The seed of Nezih Altay’s interest in humanitarian supply chains was planted in 1999 during a 7.2 earthquake in Istanbul only days before his wedding.

“My wife and I were staying with our parents, and we were lucky because our homes did not collapse. But we lived for the next five days, with our wedding guests, in a public park. It took the government 72 hours to establish emergency operations. Afterward, questions stayed with me: What took so long? Why isn’t disaster relief more effective and efficient?”

Seven years later, Altay—an associate professor in the Driehaus College of Business—published his first paper about humanitarian supply chains and, in doing that, asked colleagues to join him in finding answers.

“After a disaster—whether a hurricane, or an earthquake, or a tsunami, or an act of terrorism—priorities are always the same: Lives need to be saved, and then people need shelter, water and food. Given this universality, you’d think countries and NGOs would have in place proven policies and procedures. But they don’t, really," he says.

"The process of delivering goods—which happens commercially everywhere, every day—breaks down because everything that’s lacking needs to be brought to the disaster zone from other areas. This creates a temporary, but immense, material convergence in one place. What can be done to fix that? Very little substantive research has been done on that question.”

Multiple Problems, No Simple Solution


Commercial enterprises prepare for disruptions by making their supply chains resilient, whether by mapping alternative pathways to markets, or prepositioning stock in accessible locations, or running operations from an emergency command center. These strategies require business intelligence and collaboration, and that’s the rub for humanitarian supply chains.

“First of all, humanitarian relief is a political game,” says Altay.

“A country hit by a disaster has to ask for assistance:  No one can just show up and say ‘We’re here to help.’ When an earthquake devastated southeastern Iran in 2003, the government refused help from Israel, even though Israel has the world’s best search-and-rescue teams, which could have been on-the-ground immediately. It was Iran’s choice to put politics before people.  Also, customs laws need to be relaxed so shipments can enter the country quickly, and that can be politically problematic because all kinds of things can cross an open border.”

Next, the sheer scope-of-need defies organization. Of the two million Syrian refugees in Turkey today, 850,000 are in camps. A camp in Jordan has 800,000 refugees, making it the country’s fourth largest city. No food is grown in a camp; no products are made for export. Sanitation is a problem, as is crime, hoarding, looting and other forms of black market opportunism.

And some refugee camps never disperse, so a temporary crisis becomes a permanent problem, says Altay. “In Haiti 300,000 people still live in camps. One reason is corruption: A lot of the $10 billion in aid sent to Haiti never trickled down. Another reason is that life in the camp is better than it was before: In the camp, people are fed and sheltered. Why go back to homelessness? Twenty years ago in Kenya, a camp for 5,000 war refugees from Somalia was set up; now 500,000 people live there. A whole generation has been born in, and has never left, that camp.”

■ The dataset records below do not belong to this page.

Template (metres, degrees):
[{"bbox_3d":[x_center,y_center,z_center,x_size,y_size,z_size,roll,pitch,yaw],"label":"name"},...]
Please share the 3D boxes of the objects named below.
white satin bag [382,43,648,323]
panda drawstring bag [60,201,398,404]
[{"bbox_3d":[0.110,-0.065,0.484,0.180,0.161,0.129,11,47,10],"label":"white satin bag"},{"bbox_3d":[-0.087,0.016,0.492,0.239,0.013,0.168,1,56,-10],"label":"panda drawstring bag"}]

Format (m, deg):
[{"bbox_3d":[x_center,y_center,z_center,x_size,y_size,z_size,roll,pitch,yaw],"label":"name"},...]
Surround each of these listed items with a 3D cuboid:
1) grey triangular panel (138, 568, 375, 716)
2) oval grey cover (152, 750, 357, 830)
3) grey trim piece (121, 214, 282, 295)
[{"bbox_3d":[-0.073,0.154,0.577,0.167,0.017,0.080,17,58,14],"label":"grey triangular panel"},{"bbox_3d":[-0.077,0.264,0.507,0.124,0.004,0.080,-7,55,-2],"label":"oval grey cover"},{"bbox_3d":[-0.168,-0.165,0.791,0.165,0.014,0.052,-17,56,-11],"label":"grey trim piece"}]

The role of NGOs (non-government organizations) poses additional challenges. Since there’s no certification system for relief work, some NGOs know what they’re doing and some don’t. Large NGOs—which get funds from the United Nations Office of Crisis and Humanitarian Assistance—are pressured to spend, fast. So, they subcontract relief work to local, smaller groups which spring up overnight.  Again, there are plenty of opportunities for confusion and corruption.

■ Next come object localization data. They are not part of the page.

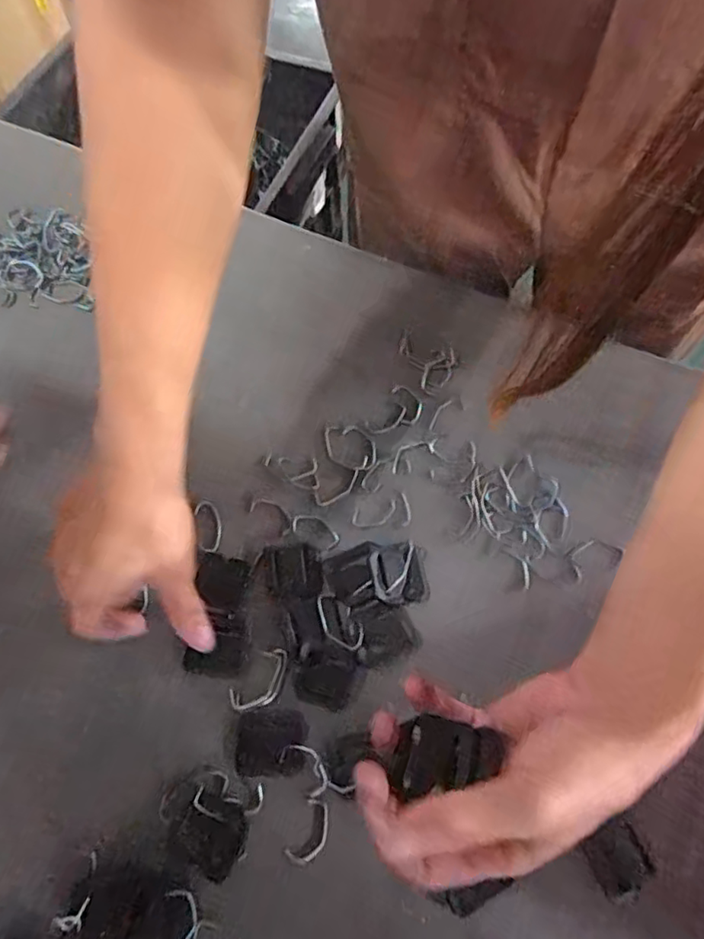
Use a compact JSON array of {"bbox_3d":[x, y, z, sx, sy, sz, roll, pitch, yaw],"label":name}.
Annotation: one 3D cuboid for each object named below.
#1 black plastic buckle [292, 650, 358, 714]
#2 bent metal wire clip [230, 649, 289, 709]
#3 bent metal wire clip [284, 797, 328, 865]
[{"bbox_3d":[-0.017,0.128,0.368,0.033,0.004,0.031,23,70,9],"label":"black plastic buckle"},{"bbox_3d":[-0.054,0.129,0.368,0.022,0.004,0.043,39,73,15],"label":"bent metal wire clip"},{"bbox_3d":[-0.023,0.203,0.339,0.019,0.004,0.034,24,70,10],"label":"bent metal wire clip"}]

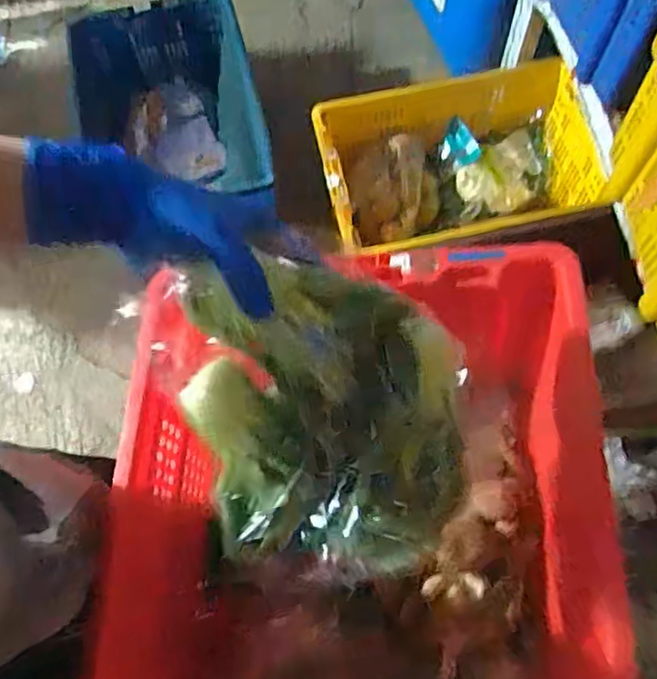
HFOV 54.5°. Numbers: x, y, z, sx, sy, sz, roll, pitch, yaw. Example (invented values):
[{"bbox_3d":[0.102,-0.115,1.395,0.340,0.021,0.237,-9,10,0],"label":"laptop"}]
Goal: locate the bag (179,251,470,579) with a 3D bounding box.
[{"bbox_3d":[-0.009,0.055,0.453,0.203,0.080,0.212,-2,83,11],"label":"bag"}]

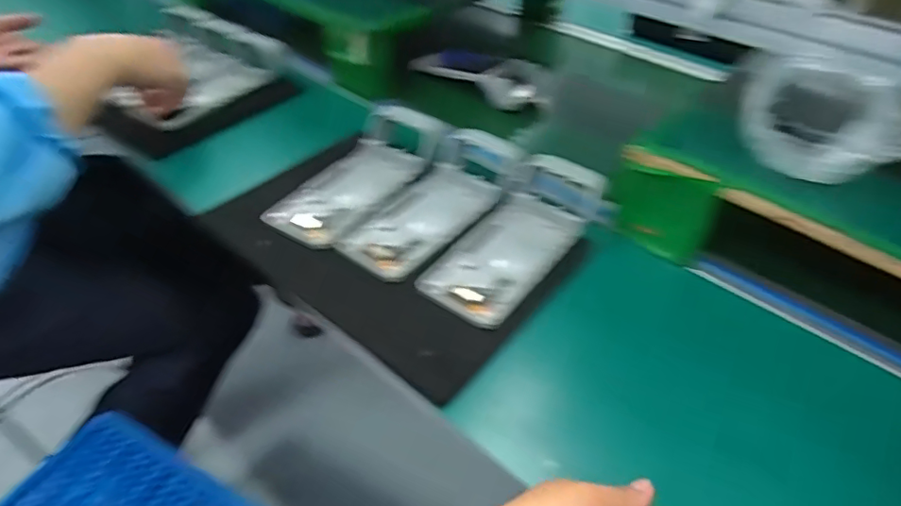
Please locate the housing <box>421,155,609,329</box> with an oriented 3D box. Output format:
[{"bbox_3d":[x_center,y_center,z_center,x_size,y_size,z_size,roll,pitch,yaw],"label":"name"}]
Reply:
[{"bbox_3d":[0.065,-0.019,0.532,0.091,0.041,0.211,29,53,23],"label":"housing"}]

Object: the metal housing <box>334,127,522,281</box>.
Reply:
[{"bbox_3d":[-0.016,-0.056,0.572,0.091,0.036,0.221,29,53,23],"label":"metal housing"}]

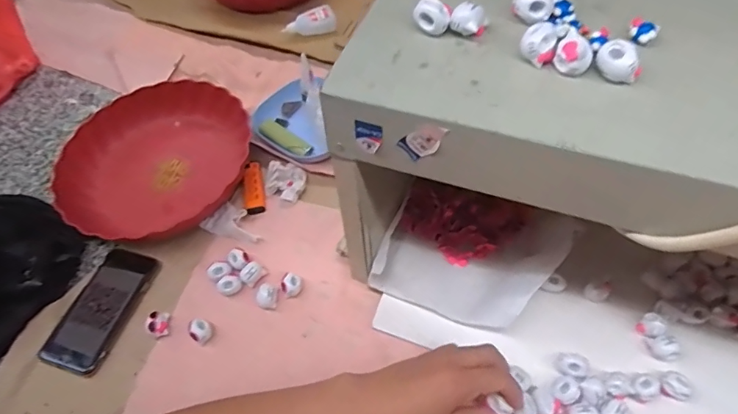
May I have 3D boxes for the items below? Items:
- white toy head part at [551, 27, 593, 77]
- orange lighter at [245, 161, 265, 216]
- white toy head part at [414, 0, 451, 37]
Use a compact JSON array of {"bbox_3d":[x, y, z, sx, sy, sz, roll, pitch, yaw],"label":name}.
[{"bbox_3d":[0.128,-0.096,0.298,0.022,0.018,0.023,20,60,19],"label":"white toy head part"},{"bbox_3d":[-0.144,-0.023,0.598,0.024,0.016,0.071,-14,55,-4],"label":"orange lighter"},{"bbox_3d":[0.043,-0.130,0.324,0.023,0.019,0.013,17,59,17],"label":"white toy head part"}]

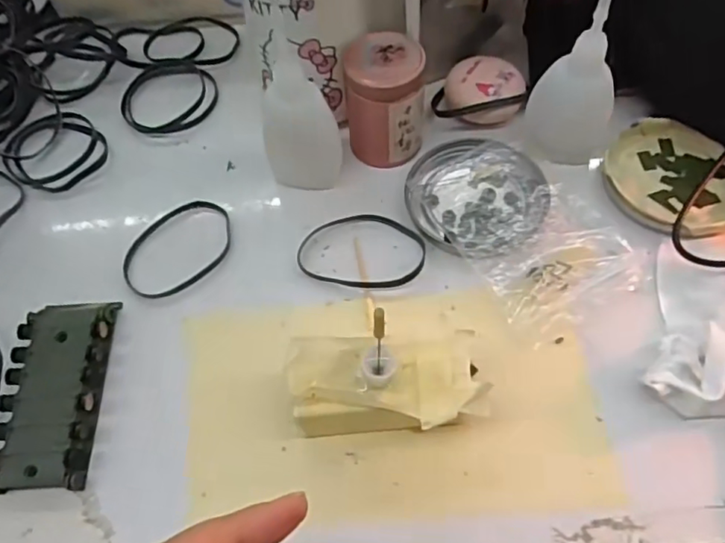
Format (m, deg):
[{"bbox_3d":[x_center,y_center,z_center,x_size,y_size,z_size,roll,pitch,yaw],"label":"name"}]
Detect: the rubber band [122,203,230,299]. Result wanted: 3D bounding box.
[{"bbox_3d":[-0.106,-0.014,0.338,0.052,0.004,0.069,36,68,22],"label":"rubber band"}]

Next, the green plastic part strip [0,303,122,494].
[{"bbox_3d":[-0.152,0.057,0.290,0.045,0.016,0.093,-3,59,1],"label":"green plastic part strip"}]

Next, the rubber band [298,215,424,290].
[{"bbox_3d":[0.000,-0.014,0.328,0.070,0.004,0.047,6,60,7],"label":"rubber band"}]

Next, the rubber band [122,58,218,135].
[{"bbox_3d":[-0.134,-0.120,0.396,0.068,0.004,0.062,35,67,21],"label":"rubber band"}]

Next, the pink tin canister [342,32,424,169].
[{"bbox_3d":[0.013,-0.101,0.340,0.042,0.063,0.046,0,60,3],"label":"pink tin canister"}]

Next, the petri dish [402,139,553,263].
[{"bbox_3d":[0.064,-0.043,0.336,0.079,0.011,0.076,-1,60,2],"label":"petri dish"}]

Another somewhat surprising problem is what Altay calls donation pollution. “When unsolicited goods are sent by people or companies—usually with good intentions, but sometimes to dump excess inventory—they cause, in the words of one NGO executive, a ‘second disaster’: No one wants the items, and no one owns the items, but they have to be processed, somehow, anyway. That takes up already scarce resources, costing time and money.”

Searching for a Better Way

Altay calls disaster relief “a supply chain on steroids” because of the big powers, the big money, and the big pressure to do everything very, very fast. The large number of players creates material convergence and gridlock: The governments and relief workers, the NGOs, the military people, the helpful volunteers, all run to the same location, at the same time.

“The process is difficult to control, and there’s typically no single coordinating body,” he says. “Even people with the best of intentions can mess things up.” 

In his work, Altay is using mathematical modeling to find ways to optimize the equitable allocation of relief funds. And he’s mapping information flows within and between relief organizations and inside refugee camps to improve the delivery of goods and services during a disaster and after. His class, Managing Humanitarian Supply Chains, is an elective in the MA in Refugee and Forced Migration Studies program (see the related story, “Innovation at DePaul: The MA in Refugee and Forced Migration Studies,” in the Feature Stories section of Distinctions).

“When it comes to humanitarian supply chains, there are so many questions that urgently need answers,” says Altay. “But I’m an optimist, and I'm a believer in education. As we gain in understanding, we’ll develop smarter solutions. Then, we’ll just have to challenge governments to implement them.”